▸ **Exercise goal**
Copy exactly the lines from the start of the data below through the one that carries "photomicrograph demonstrates a", and only those.

[[ Material supplied, beginning ]]

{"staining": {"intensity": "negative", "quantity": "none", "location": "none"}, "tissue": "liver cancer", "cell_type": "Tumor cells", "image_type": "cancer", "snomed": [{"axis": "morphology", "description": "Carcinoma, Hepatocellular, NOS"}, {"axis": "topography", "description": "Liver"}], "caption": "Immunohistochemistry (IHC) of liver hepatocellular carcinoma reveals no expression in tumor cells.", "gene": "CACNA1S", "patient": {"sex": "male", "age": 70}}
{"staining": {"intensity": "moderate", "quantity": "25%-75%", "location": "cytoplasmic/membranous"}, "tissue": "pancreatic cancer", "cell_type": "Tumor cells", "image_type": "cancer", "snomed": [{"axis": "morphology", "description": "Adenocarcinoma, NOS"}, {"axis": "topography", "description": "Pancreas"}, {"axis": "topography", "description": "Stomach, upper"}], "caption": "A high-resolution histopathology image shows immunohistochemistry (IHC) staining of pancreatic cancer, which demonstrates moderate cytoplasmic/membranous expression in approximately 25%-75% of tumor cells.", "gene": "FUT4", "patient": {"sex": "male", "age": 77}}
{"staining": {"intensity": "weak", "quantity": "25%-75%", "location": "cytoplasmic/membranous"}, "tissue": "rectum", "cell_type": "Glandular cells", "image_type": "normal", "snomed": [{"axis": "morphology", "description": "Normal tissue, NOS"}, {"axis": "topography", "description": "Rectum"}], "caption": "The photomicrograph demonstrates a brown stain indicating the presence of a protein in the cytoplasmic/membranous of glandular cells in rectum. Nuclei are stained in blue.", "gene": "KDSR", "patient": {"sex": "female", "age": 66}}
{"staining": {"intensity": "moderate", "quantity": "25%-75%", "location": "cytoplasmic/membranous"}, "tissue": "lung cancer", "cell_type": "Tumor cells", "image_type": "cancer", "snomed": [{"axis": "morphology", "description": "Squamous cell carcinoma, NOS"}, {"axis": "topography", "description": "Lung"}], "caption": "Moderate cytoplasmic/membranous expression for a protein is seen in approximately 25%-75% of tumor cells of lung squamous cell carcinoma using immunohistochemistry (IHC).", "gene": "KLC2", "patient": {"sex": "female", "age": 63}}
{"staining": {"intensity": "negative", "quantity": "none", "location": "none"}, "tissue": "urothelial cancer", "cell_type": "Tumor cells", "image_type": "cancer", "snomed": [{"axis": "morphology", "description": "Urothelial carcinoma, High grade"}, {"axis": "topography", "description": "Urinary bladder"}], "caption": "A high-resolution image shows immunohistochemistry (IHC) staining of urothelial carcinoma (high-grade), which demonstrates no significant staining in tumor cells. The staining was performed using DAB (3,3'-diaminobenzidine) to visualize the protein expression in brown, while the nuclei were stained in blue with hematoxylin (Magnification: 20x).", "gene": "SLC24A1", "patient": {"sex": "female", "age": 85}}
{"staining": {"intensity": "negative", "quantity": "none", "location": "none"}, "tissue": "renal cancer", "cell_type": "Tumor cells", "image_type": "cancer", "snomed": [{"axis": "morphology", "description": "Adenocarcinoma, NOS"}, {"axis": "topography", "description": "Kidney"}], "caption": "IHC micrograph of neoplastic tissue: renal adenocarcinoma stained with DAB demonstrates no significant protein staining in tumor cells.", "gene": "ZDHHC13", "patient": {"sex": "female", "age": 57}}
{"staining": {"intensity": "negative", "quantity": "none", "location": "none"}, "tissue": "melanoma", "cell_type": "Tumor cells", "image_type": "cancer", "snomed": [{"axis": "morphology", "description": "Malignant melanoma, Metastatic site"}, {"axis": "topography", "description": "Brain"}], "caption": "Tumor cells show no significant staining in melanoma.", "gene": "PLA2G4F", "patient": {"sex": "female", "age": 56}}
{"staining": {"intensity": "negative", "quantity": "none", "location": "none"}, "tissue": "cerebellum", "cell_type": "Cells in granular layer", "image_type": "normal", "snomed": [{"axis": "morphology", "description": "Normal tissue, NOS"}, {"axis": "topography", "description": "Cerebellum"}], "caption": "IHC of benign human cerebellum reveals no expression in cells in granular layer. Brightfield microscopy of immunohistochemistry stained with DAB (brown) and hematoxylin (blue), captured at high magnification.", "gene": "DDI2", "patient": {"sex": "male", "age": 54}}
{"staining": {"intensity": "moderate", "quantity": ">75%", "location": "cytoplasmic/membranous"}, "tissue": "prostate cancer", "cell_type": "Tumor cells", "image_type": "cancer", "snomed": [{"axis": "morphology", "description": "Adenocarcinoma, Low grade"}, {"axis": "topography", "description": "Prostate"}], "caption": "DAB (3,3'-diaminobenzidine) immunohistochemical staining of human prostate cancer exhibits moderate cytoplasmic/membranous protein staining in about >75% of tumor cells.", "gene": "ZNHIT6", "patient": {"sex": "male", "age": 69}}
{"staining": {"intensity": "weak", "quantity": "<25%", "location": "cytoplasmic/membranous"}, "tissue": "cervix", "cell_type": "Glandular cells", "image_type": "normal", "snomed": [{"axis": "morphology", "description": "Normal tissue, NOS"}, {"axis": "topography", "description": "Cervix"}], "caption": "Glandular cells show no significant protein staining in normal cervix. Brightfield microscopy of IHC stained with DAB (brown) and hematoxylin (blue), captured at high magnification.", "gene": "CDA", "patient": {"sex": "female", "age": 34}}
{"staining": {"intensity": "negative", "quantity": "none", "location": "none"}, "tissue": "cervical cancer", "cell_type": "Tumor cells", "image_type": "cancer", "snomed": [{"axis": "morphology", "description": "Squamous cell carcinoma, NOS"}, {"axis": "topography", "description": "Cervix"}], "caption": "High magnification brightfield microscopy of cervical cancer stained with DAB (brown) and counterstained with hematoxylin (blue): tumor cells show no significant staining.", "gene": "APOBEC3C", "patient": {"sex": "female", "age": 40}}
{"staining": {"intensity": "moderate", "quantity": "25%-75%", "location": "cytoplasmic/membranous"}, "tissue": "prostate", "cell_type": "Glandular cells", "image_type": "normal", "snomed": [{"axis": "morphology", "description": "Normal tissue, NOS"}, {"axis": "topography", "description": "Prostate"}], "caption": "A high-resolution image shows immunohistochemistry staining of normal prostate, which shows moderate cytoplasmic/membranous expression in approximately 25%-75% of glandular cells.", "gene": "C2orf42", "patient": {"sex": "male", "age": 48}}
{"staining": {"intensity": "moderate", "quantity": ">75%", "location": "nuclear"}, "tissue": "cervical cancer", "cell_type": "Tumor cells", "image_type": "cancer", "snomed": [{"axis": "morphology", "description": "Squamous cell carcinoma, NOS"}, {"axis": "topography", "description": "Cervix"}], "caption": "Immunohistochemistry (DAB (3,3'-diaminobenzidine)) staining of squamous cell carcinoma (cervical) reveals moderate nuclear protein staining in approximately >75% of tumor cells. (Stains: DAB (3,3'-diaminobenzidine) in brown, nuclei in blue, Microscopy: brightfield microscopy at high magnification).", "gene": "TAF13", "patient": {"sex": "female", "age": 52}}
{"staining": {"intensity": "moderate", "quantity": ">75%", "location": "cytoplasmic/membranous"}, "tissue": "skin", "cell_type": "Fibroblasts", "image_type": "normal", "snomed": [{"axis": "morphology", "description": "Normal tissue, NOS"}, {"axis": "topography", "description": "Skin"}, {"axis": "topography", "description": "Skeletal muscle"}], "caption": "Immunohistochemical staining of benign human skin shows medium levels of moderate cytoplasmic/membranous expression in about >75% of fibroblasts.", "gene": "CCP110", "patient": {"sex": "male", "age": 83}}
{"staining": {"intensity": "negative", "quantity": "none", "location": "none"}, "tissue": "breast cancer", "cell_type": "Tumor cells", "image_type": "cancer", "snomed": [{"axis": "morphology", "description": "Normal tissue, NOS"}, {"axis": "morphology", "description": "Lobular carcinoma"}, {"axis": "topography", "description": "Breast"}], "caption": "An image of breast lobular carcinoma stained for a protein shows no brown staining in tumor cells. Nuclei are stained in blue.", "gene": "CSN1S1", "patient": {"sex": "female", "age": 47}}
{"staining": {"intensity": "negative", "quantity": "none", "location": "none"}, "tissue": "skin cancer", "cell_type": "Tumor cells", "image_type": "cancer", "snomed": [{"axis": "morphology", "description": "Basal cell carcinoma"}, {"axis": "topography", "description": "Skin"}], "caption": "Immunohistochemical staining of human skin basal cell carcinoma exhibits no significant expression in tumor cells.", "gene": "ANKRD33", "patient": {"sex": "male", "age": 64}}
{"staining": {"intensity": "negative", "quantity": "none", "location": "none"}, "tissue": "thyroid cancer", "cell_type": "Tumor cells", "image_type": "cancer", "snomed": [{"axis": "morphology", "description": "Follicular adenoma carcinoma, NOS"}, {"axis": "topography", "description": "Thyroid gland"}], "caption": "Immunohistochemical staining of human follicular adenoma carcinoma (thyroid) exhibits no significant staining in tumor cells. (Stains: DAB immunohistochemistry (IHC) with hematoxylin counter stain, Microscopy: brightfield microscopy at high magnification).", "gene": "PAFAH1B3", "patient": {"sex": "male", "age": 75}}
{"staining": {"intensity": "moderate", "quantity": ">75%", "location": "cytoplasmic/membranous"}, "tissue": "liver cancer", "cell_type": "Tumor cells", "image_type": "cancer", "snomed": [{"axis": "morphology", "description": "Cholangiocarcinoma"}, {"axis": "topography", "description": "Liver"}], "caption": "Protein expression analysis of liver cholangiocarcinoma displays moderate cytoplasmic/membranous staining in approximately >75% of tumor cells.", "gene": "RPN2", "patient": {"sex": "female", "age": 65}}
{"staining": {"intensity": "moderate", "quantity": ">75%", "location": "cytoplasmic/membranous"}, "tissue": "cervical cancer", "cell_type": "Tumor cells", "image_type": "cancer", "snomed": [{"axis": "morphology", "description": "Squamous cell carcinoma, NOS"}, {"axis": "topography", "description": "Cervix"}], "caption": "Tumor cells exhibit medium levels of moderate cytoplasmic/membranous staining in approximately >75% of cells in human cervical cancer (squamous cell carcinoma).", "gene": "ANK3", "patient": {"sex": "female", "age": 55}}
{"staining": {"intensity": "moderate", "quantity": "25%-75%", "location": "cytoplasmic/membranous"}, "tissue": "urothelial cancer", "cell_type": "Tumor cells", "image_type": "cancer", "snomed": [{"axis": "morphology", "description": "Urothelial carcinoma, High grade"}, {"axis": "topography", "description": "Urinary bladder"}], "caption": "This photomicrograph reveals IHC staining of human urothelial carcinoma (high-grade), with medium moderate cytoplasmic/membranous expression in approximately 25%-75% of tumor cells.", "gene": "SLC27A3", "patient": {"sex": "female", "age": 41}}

[[ Material supplied, end ]]

▸ **Response**
{"staining": {"intensity": "negative", "quantity": "none", "location": "none"}, "tissue": "liver cancer", "cell_type": "Tumor cells", "image_type": "cancer", "snomed": [{"axis": "morphology", "description": "Carcinoma, Hepatocellular, NOS"}, {"axis": "topography", "description": "Liver"}], "caption": "Immunohistochemistry (IHC) of liver hepatocellular carcinoma reveals no expression in tumor cells.", "gene": "CACNA1S", "patient": {"sex": "male", "age": 70}}
{"staining": {"intensity": "moderate", "quantity": "25%-75%", "location": "cytoplasmic/membranous"}, "tissue": "pancreatic cancer", "cell_type": "Tumor cells", "image_type": "cancer", "snomed": [{"axis": "morphology", "description": "Adenocarcinoma, NOS"}, {"axis": "topography", "description": "Pancreas"}, {"axis": "topography", "description": "Stomach, upper"}], "caption": "A high-resolution histopathology image shows immunohistochemistry (IHC) staining of pancreatic cancer, which demonstrates moderate cytoplasmic/membranous expression in approximately 25%-75% of tumor cells.", "gene": "FUT4", "patient": {"sex": "male", "age": 77}}
{"staining": {"intensity": "weak", "quantity": "25%-75%", "location": "cytoplasmic/membranous"}, "tissue": "rectum", "cell_type": "Glandular cells", "image_type": "normal", "snomed": [{"axis": "morphology", "description": "Normal tissue, NOS"}, {"axis": "topography", "description": "Rectum"}], "caption": "The photomicrograph demonstrates a brown stain indicating the presence of a protein in the cytoplasmic/membranous of glandular cells in rectum. Nuclei are stained in blue.", "gene": "KDSR", "patient": {"sex": "female", "age": 66}}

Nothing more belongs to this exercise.